Content starts

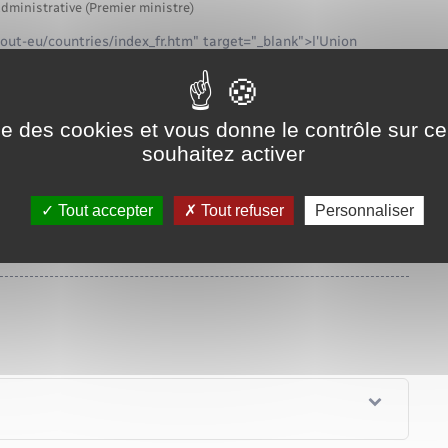
administrative (Premier ministre)
bout-eu/countries/index_fr.htm" target="_blank">l'Union
 aux élections municipales et européennes en France, à la
on">listes électorales complémentaires</span> en France.
ise des cookies et vous donne le contrôle sur 
nt fournir un justificatif de domicile.
souhaitez activer
la commune où vous voulez vous inscrire :
Tout accepter
Tout refuser
Personnaliser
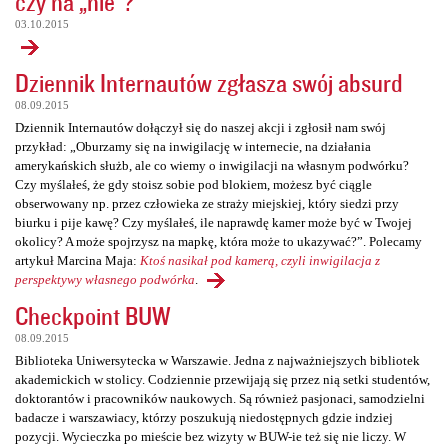
czy na „nie”?
03.10.2015
Dziennik Internautów zgłasza swój absurd
08.09.2015
Dziennik Internautów dołączył się do naszej akcji i zgłosił nam swój
przykład: „Oburzamy się na inwigilację w internecie, na działania
amerykańskich służb, ale co wiemy o inwigilacji na własnym podwórku?
Czy myślałeś, że gdy stoisz sobie pod blokiem, możesz być ciągle
obserwowany np. przez człowieka ze straży miejskiej, który siedzi przy
biurku i pije kawę? Czy myślałeś, ile naprawdę kamer może być w Twojej
okolicy? A może spojrzysz na mapkę, która może to ukazywać?”. Polecamy
artykuł Marcina Maja:
Ktoś nasikał pod kamerą, czyli inwigilacja z
perspektywy własnego podwórka
.
Checkpoint BUW
08.09.2015
Biblioteka Uniwersytecka w Warszawie. Jedna z najważniejszych bibliotek
akademickich w stolicy. Codziennie przewijają się przez nią setki studentów,
doktorantów i pracowników naukowych. Są również pasjonaci, samodzielni
badacze i warszawiacy, którzy poszukują niedostępnych gdzie indziej
pozycji. Wycieczka po mieście bez wizyty w BUW-ie też się nie liczy. W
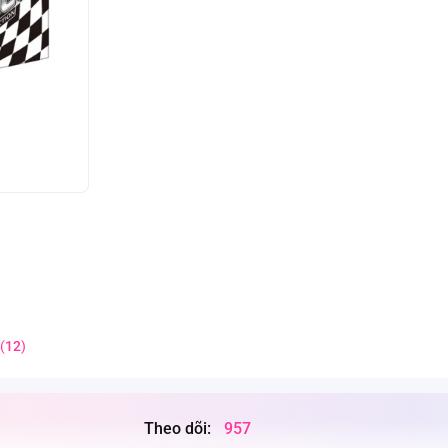
(
12
)
Theo dõi:
957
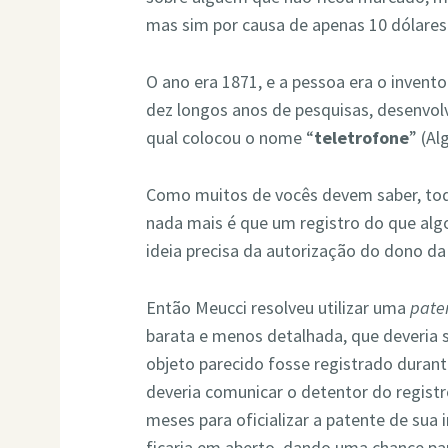
mas sim por causa de apenas 10 dólares
O ano era 1871, e a pessoa era o invento
dez longos anos de pesquisas, desenvol
qual colocou o nome “
teletrofone
” (Al
Como muitos de vocês devem saber, tod
nada mais é que um registro do que alg
ideia precisa da autorização do dono da
Então Meucci resolveu utilizar uma
pate
barata e menos detalhada, que deveria 
objeto parecido fosse registrado durant
deveria comunicar o detentor do registro
meses para oficializar a patente de sua 
ficaria em aberto, dando uma chance pa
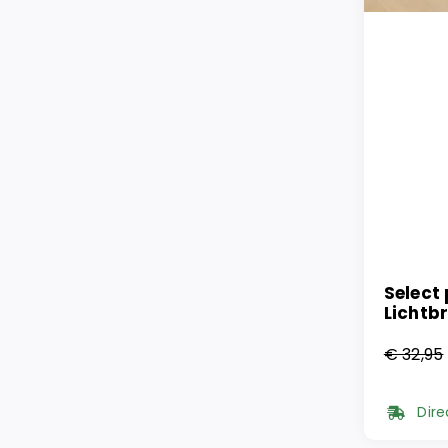
Select 
Lichtb
€
32,95
Oorsp
Huidi
prijs
prijs
Dire
was:
is:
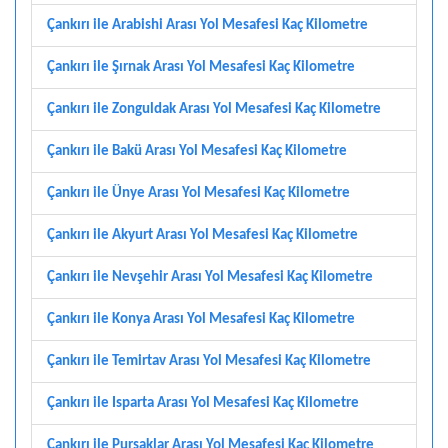
Çankırı ile Arabishi Arası Yol Mesafesi Kaç Kilometre
Çankırı ile Şırnak Arası Yol Mesafesi Kaç Kilometre
Çankırı ile Zonguldak Arası Yol Mesafesi Kaç Kilometre
Çankırı ile Bakü Arası Yol Mesafesi Kaç Kilometre
Çankırı ile Ünye Arası Yol Mesafesi Kaç Kilometre
Çankırı ile Akyurt Arası Yol Mesafesi Kaç Kilometre
Çankırı ile Nevşehir Arası Yol Mesafesi Kaç Kilometre
Çankırı ile Konya Arası Yol Mesafesi Kaç Kilometre
Çankırı ile Temirtav Arası Yol Mesafesi Kaç Kilometre
Çankırı ile Isparta Arası Yol Mesafesi Kaç Kilometre
Çankırı ile Pursaklar Arası Yol Mesafesi Kaç Kilometre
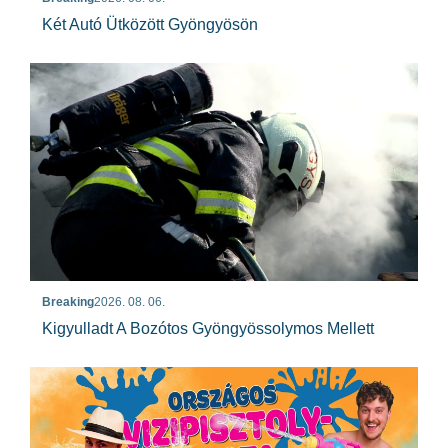
Két Autó Ütközött Gyöngyösön
Breaking
2026. 08. 06.
Kigyulladt A Bozótos Gyöngyössolymos Mellett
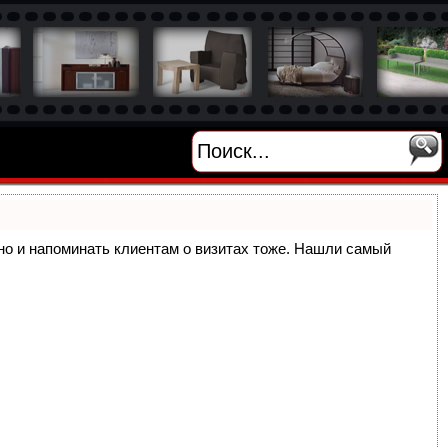
, но и напоминать клиентам о визитах тоже. Нашли самый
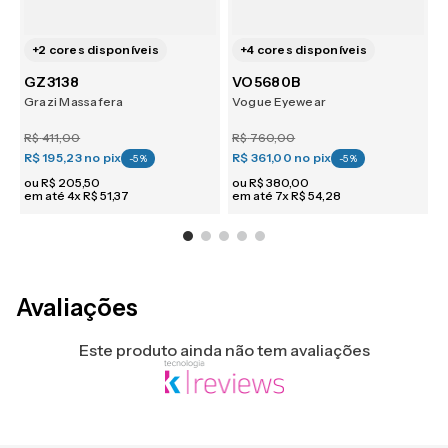
+
2
cores disponíveis
+
4
cores disponíveis
GZ3138
VO5680B
Grazi Massafera
Vogue Eyewear
R
R$
411
,
00
R$
760
,
00
R$ 195,23
no pix
R$ 361,00
no pix
R
-
5
%
-
5
%
ou
R$
205
,
50
ou
R$
380
,
00
em até
4
x
R$
51
,
37
em até
7
x
R$
54
,
28
e
Avaliações
Este produto ainda não tem avaliações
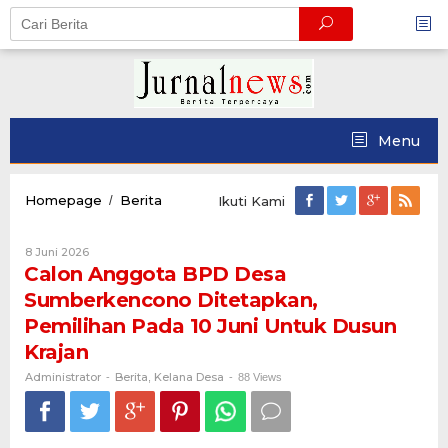
Skip
to
content
Menu
Calon
Homepage
Berita
/
Ikuti Kami
Anggota
BPD
Oleh
8 Juni 2026
Desa
Administrator
Calon Anggota BPD Desa
Sumberkencono
Ditetapkan,
Sumberkencono Ditetapkan,
Pemilihan
Pemilihan Pada 10 Juni Untuk Dusun
Pada
10
Krajan
Juni
Administrator
Berita
Kelana Desa
-
,
Untuk
-
88 Views
Dusun
Krajan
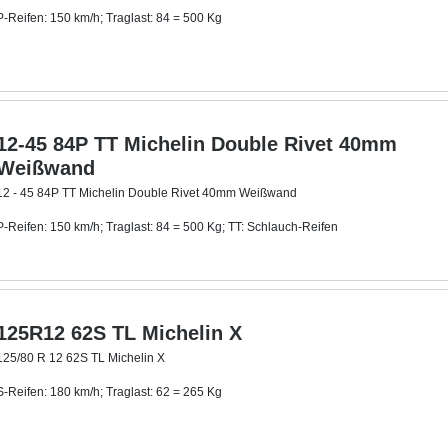
P-Reifen: 150 km/h; Traglast: 84 = 500 Kg
TT: Schlauch-Reifen
12-45 84P TT Michelin Double Rivet 40mm
Weißwand
12 - 45 84P TT Michelin Double Rivet 40mm Weißwand
P-Reifen: 150 km/h; Traglast: 84 = 500 Kg; TT: Schlauch-Reifen
Mit ca. 40 mm breitem Weißwandring
.
125R12 62S TL Michelin X
125/80 R 12 62S TL Michelin X
S-Reifen: 180 km/h; Traglast: 62 = 265 Kg
TL: Schlauchlos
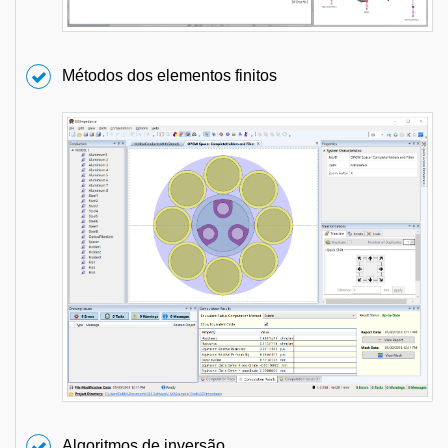
Métodos dos elementos finitos
Algoritmos de inversão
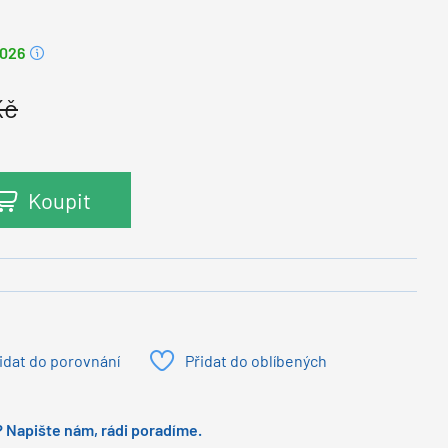
2026
Kč
Koupit
idat do porovnání
Přidat do oblíbených
 Napište nám, rádi poradíme.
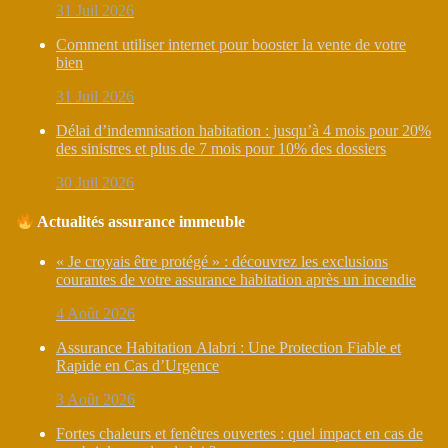
31 Juil 2026
Comment utiliser internet pour booster la vente de votre
bien
31 Juil 2026
Délai d’indemnisation habitation : jusqu’à 4 mois pour 20%
des sinistres et plus de 7 mois pour 10% des dossiers
30 Juil 2026
Actualités assurance immeuble
« Je croyais être protégé » : découvrez les exclusions
courantes de votre assurance habitation après un incendie
4 Août 2026
Assurance Habitation Alabri : Une Protection Fiable et
Rapide en Cas d’Urgence
3 Août 2026
Fortes chaleurs et fenêtres ouvertes : quel impact en cas de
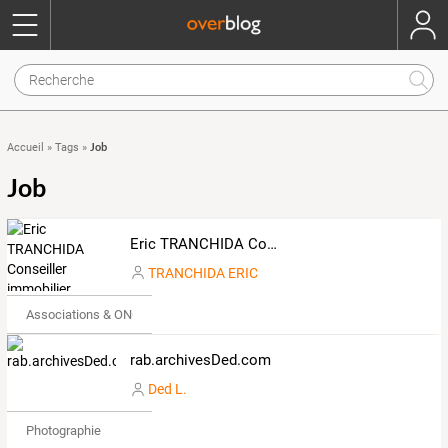
Job
Accueil
»
Tags
»
Job
Eric TRANCHIDA Conseiller immobilier CAPIFRANCE
TRANCHIDA ERIC
Associations & ONG
rab.archivesDed.com
Ded L.
Photographie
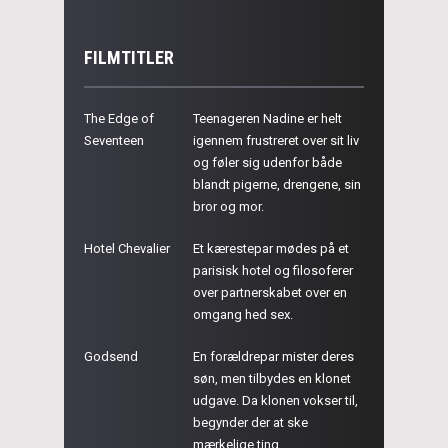
FILMTITLER
The Edge of
Teenageren Nadine er helt
Seventeen
igennem frustreret over sit liv
og føler sig udenfor både
blandt pigerne, drengene, sin
bror og mor.
Hotel Chevalier
Et kærestepar mødes på et
parisisk hotel og filosoferer
over partnerskabet over en
omgang hed sex.
Godsend
En forældrepar mister deres
søn, men tilbydes en klonet
udgave. Da klonen vokser til,
begynder der at ske
mærkelige ting...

Content ends

# PROBLEM:
All entries should be given again exactly, except that pictures are to be excluded.

# EXERCISE RESULT:
administrative (Premier ministre)
bout-eu/countries/index_fr.htm" target="_blank">l'Union
 aux élections municipales et européennes en France, à la
on">listes électorales complémentaires</span> en France.
ise des cookies et vous donne le contrôle sur 
nt fournir un justificatif de domicile.
souhaitez activer
la commune où vous voulez vous inscrire :
Tout accepter
Tout refuser
Personnaliser
czy na „nie”?
03.10.2015
Dziennik Internautów zgłasza swój absurd
08.09.2015
Dziennik Internautów dołączył się do naszej akcji i zgłosił nam swój
przykład: „Oburzamy się na inwigilację w internecie, na działania
amerykańskich służb, ale co wiemy o inwigilacji na własnym podwórku?
Czy myślałeś, że gdy stoisz sobie pod blokiem, możesz być ciągle
obserwowany np. przez człowieka ze straży miejskiej, który siedzi przy
biurku i pije kawę? Czy myślałeś, ile naprawdę kamer może być w Twojej
okolicy? A może spojrzysz na mapkę, która może to ukazywać?”. Polecamy
artykuł Marcina Maja:
Ktoś nasikał pod kamerą, czyli inwigilacja z
perspektywy własnego podwórka
.
Checkpoint BUW
08.09.2015
Biblioteka Uniwersytecka w Warszawie. Jedna z najważniejszych bibliotek
akademickich w stolicy. Codziennie przewijają się przez nią setki studentów,
doktorantów i pracowników naukowych. Są również pasjonaci, samodzielni
badacze i warszawiacy, którzy poszukują niedostępnych gdzie indziej
pozycji. Wycieczka po mieście bez wizyty w BUW-ie też się nie liczy. W
(
12
)
Theo dõi:
957
mas sim por causa de apenas 10 dólares
O ano era 1871, e a pessoa era o invento
dez longos anos de pesquisas, desenvol
qual colocou o nome “
teletrofone
” (Al
Como muitos de vocês devem saber, tod
nada mais é que um registro do que alg
ideia precisa da autorização do dono da
Então Meucci resolveu utilizar uma
pate
barata e menos detalhada, que deveria 
objeto parecido fosse registrado durant
deveria comunicar o detentor do registro
meses para oficializar a patente de sua 
ficaria em aberto, dando uma chance pa
Select 
Lichtb
€
32,95
Oorsp
Huidi
prijs
prijs
Dire
was:
is:
Çankırı ile Arabishi Arası Yol Mesafesi Kaç Kilometre
Çankırı ile Şırnak Arası Yol Mesafesi Kaç Kilometre
Çankırı ile Zonguldak Arası Yol Mesafesi Kaç Kilometre
Çankırı ile Bakü Arası Yol Mesafesi Kaç Kilometre
Çankırı ile Ünye Arası Yol Mesafesi Kaç Kilometre
Çankırı ile Akyurt Arası Yol Mesafesi Kaç Kilometre
Çankırı ile Nevşehir Arası Yol Mesafesi Kaç Kilometre
Çankırı ile Konya Arası Yol Mesafesi Kaç Kilometre
Çankırı ile Temirtav Arası Yol Mesafesi Kaç Kilometre
Çankırı ile Isparta Arası Yol Mesafesi Kaç Kilometre
Çankırı ile Pursaklar Arası Yol Mesafesi Kaç Kilometre
Két Autó Ütközött Gyöngyösön
Breaking
2026. 08. 06.
Kigyulladt A Bozótos Gyöngyössolymos Mellett
, но и напоминать клиентам о визитах тоже. Нашли самый
+
2
cores disponíveis
+
4
cores disponíveis
GZ3138
VO5680B
Grazi Massafera
Vogue Eyewear
R
R$
411
,
00
R$
760
,
00
R$ 195,23
no pix
R$ 361,00
no pix
R
-
5
%
-
5
%
ou
R$
205
,
50
ou
R$
380
,
00
em até
4
x
R$
51
,
37
em até
7
x
R$
54
,
28
e
Avaliações
Este produto ainda não tem avaliações
Skip
to
content
Menu
Calon
Homepage
Berita
/
Ikuti Kami
Anggota
BPD
Oleh
8 Juni 2026
Desa
Administrator
Calon Anggota BPD Desa
Sumberkencono
Ditetapkan,
Sumberkencono Ditetapkan,
Pemilihan
Pemilihan Pada 10 Juni Untuk Dusun
Pada
10
Krajan
Juni
Administrator
Berita
Kelana Desa
-
,
Untuk
-
88 Views
Dusun
Krajan
P-Reifen: 150 km/h; Traglast: 84 = 500 Kg
TT: Schlauch-Reifen
12-45 84P TT Michelin Double Rivet 40mm
Weißwand
12 - 45 84P TT Michelin Double Rivet 40mm Weißwand
P-Reifen: 150 km/h; Traglast: 84 = 500 Kg; TT: Schlauch-Reifen
Mit ca. 40 mm breitem Weißwandring
.
125R12 62S TL Michelin X
125/80 R 12 62S TL Michelin X
S-Reifen: 180 km/h; Traglast: 62 = 265 Kg
TL: Schlauchlos
Métodos dos elementos finitos
Algoritmos de inversão
2026
Kč
Koupit
idat do porovnání
Přidat do oblíbených
 Napište nám, rádi poradíme.
31 Juil 2026
Comment utiliser internet pour booster la vente de votre
bien
31 Juil 2026
Délai d’indemnisation habitation : jusqu’à 4 mois pour 20%
des sinistres et plus de 7 mois pour 10% des dossiers
30 Juil 2026
Actualités assurance immeuble
« Je croyais être protégé » : découvrez les exclusions
courantes de votre assurance habitation après un incendie
4 Août 2026
Assurance Habitation Alabri : Une Protection Fiable et
Rapide en Cas d’Urgence
3 Août 2026
Fortes chaleurs et fenêtres ouvertes : quel impact en cas de
Job
Accueil
»
Tags
»
Job
Eric TRANCHIDA Conseiller immobilier CAPIFRANCE
TRANCHIDA ERIC
Associations & ONG
rab.archivesDed.com
Ded L.
Photographie
FILMTITLER
The Edge of
Teenageren Nadine er helt
Seventeen
igennem frustreret over sit liv
og føler sig udenfor både
blandt pigerne, drengene, sin
bror og mor.
Hotel Chevalier
Et kærestepar mødes på et
parisisk hotel og filosoferer
over partnerskabet over en
omgang hed sex.
Godsend
En forældrepar mister deres
søn, men tilbydes en klonet
udgave. Da klonen vokser til,
begynder der at ske
mærkelige ting...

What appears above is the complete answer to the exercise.